Instructions to follow ::
Set down the full passage on disposing of the 18 mortar shells, word for word.

Document extract ::
>>

The 18 mor­tar shells were locat­ed by the ANA Route Clear­ance Com­pa­ny, in an undis­closed area. While they were able to be moved from the loca­tion, the UXOs still posed a pos­si­ble haz­ard. The ANA Explo­sive Ord­nance Dis­pos­al Unit was called to make cer­tain the threat would be eliminated. 

As part of an ongo­ing rela­tion­ship between the ANA 209th Corps and ISAF, train­ing is pro­vid­ed on many lev­els to pre­pare ANA sol­diers in the prop­er iden­ti­fi­ca­tion, dif­fu­sion and dis­pos­al of the dan­ger­ous muni­tions which are found in Afghanistan. 

A UXO can be han­dled in a num­ber of ways, depend­ing on many fac­tors. Some are extreme­ly volatile and mov­ing them would cause seri­ous safe­ty issues, so they are gen­er­al­ly blown in place. Oth­ers can be safe­ly han­dled and removed, but still require dis­pos­al, which need a con­trolled detonation. 

Through the coop­er­a­tion between the ANA’s 209th Corps and the U.S. Navy EOD Mobile Unit Three, a con­trolled det­o­na­tion was set up to safe­ly dis­pose of the mor­tar shells, while per­form­ing a check on training.

<<

Text data extracted from pages
>>

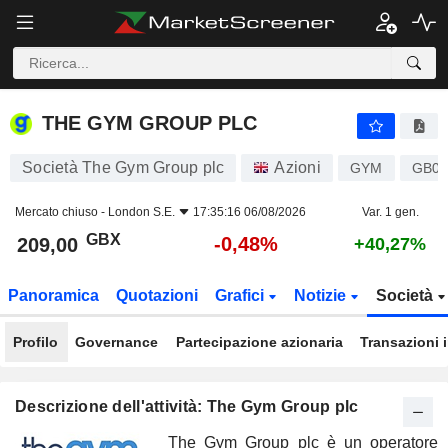
THE GYM GROUP PLC
209,00
p
-0,48%
THE GYM GROUP PLC
Società The Gym Group plc
Azioni
GYM
GB00
Mercato chiuso -
London S.E.
17:35:16 06/08/2026
Var. 1 gen.
GBX
-0,48%
209,00
+40,27%
Panoramica
Quotazioni
Grafici
Notizie
Società
Profilo
Governance
Partecipazione azionaria
Transazioni 
Descrizione dell'attività: The Gym Group plc
The Gym Group plc è un operatore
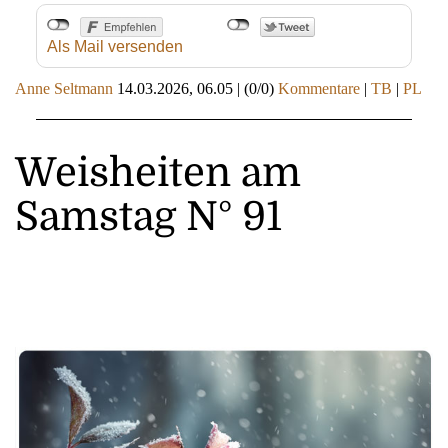
Als Mail versenden
Anne Seltmann
14.03.2026, 06.05
|
(0/0)
Kommentare
|
TB
|
PL
Weisheiten am
Samstag N° 91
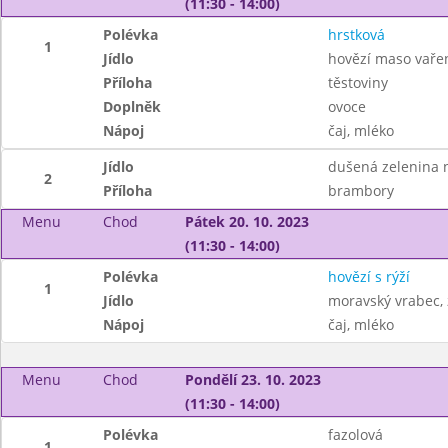
(11:30 - 14:00)
Polévka
hrstková
1
Jídlo
hovězí maso vaře
Příloha
těstoviny
Doplněk
ovoce
Nápoj
čaj, mléko
Jídlo
dušená zelenina 
2
Příloha
brambory
Menu
Chod
Pátek 20. 10. 2023
(11:30 - 14:00)
Polévka
hovězí s rýží
1
Jídlo
moravský vrabec, 
Nápoj
čaj, mléko
Menu
Chod
Pondělí 23. 10. 2023
(11:30 - 14:00)
Polévka
fazolová
1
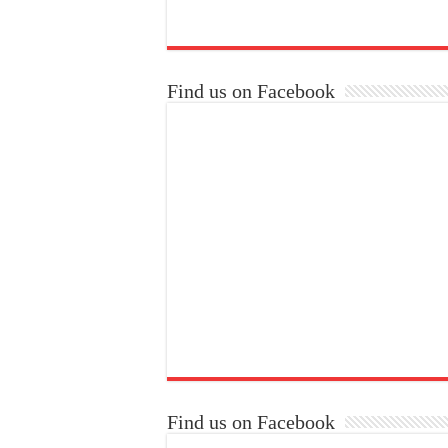
Find us on Facebook
Find us on Facebook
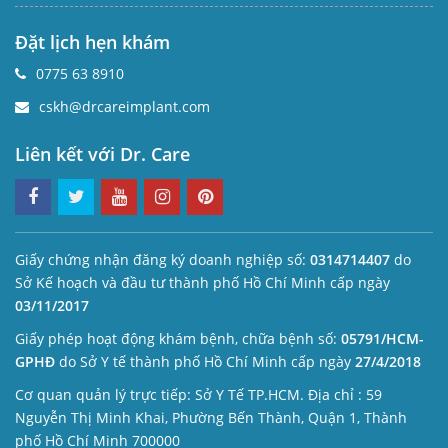
Đặt lịch hẹn khám
0775 63 8910
cskh@drcareimplant.com
Liên kết với Dr. Care
Giấy chứng nhận đăng ký doanh nghiệp số:
0314714407
do
Sở Kế hoạch và đầu tư thành phố Hồ Chí Minh cấp ngày
03/11/2017
Giấy phép hoạt động khám bệnh, chữa bệnh số:
05791/HCM-
GPHĐ
do Sở Y tế thành phố Hồ Chí Minh cấp ngày
27/4/2018
Cơ quan quản lý trực tiếp: Sở Y Tế TP.HCM. Địa chỉ : 59
Nguyễn Thị Minh Khai, Phường Bến Thành, Quận 1, Thành
phố Hồ Chí Minh 700000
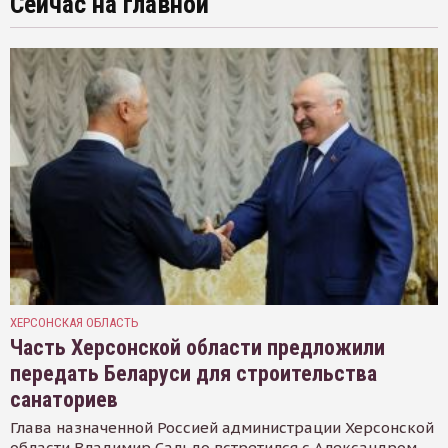
Сейчас на главной
ХЕРСОНСКАЯ ОБЛАСТЬ
Часть Херсонской области предложили
передать Беларуси для строительства
санаториев
Глава назначенной Россией администрации Херсонской
области Владимир Сальдо встретился с Александром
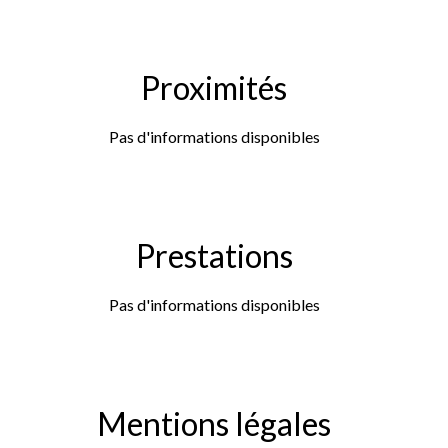
Proximités
Pas d'informations disponibles
Prestations
Pas d'informations disponibles
Mentions légales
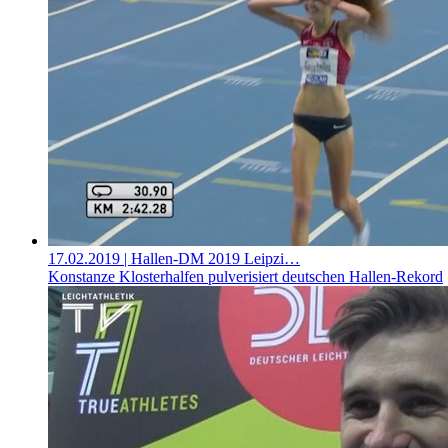
17.02.2019
| Hallen-DM 2019 Leipzi…
Konstanze Klosterhalfen pulverisiert deutschen Hallen-Rekord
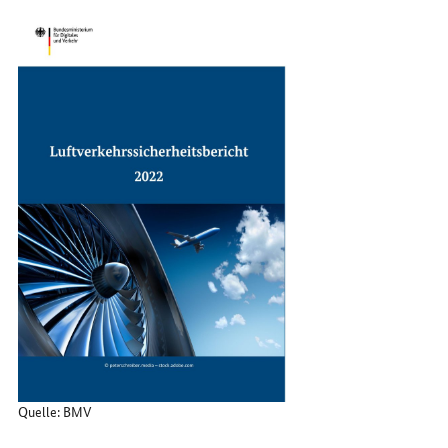
Sie
uns
im
Internet
Quelle: BMV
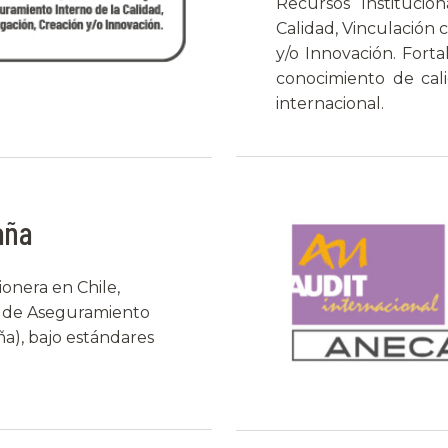
Recursos Institucio
Calidad, Vinculación 
y/o Innovación. For
conocimiento de cal
internacional.
aña
onera en Chile,
ma de Aseguramiento
a), bajo estándares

<<

Solution ::
The 18 mor­tar shells were locat­ed by the ANA Route Clear­ance Com­pa­ny, in an undis­closed area. While they were able to be moved from the loca­tion, the UXOs still posed a pos­si­ble haz­ard. The ANA Explo­sive Ord­nance Dis­pos­al Unit was called to make cer­tain the threat would be eliminated. 

As part of an ongo­ing rela­tion­ship between the ANA 209th Corps and ISAF, train­ing is pro­vid­ed on many lev­els to pre­pare ANA sol­diers in the prop­er iden­ti­fi­ca­tion, dif­fu­sion and dis­pos­al of the dan­ger­ous muni­tions which are found in Afghanistan. 

A UXO can be han­dled in a num­ber of ways, depend­ing on many fac­tors. Some are extreme­ly volatile and mov­ing them would cause seri­ous safe­ty issues, so they are gen­er­al­ly blown in place. Oth­ers can be safe­ly han­dled and removed, but still require dis­pos­al, which need a con­trolled detonation. 

Through the coop­er­a­tion between the ANA’s 209th Corps and the U.S. Navy EOD Mobile Unit Three, a con­trolled det­o­na­tion was set up to safe­ly dis­pose of the mor­tar shells, while per­form­ing a check on training.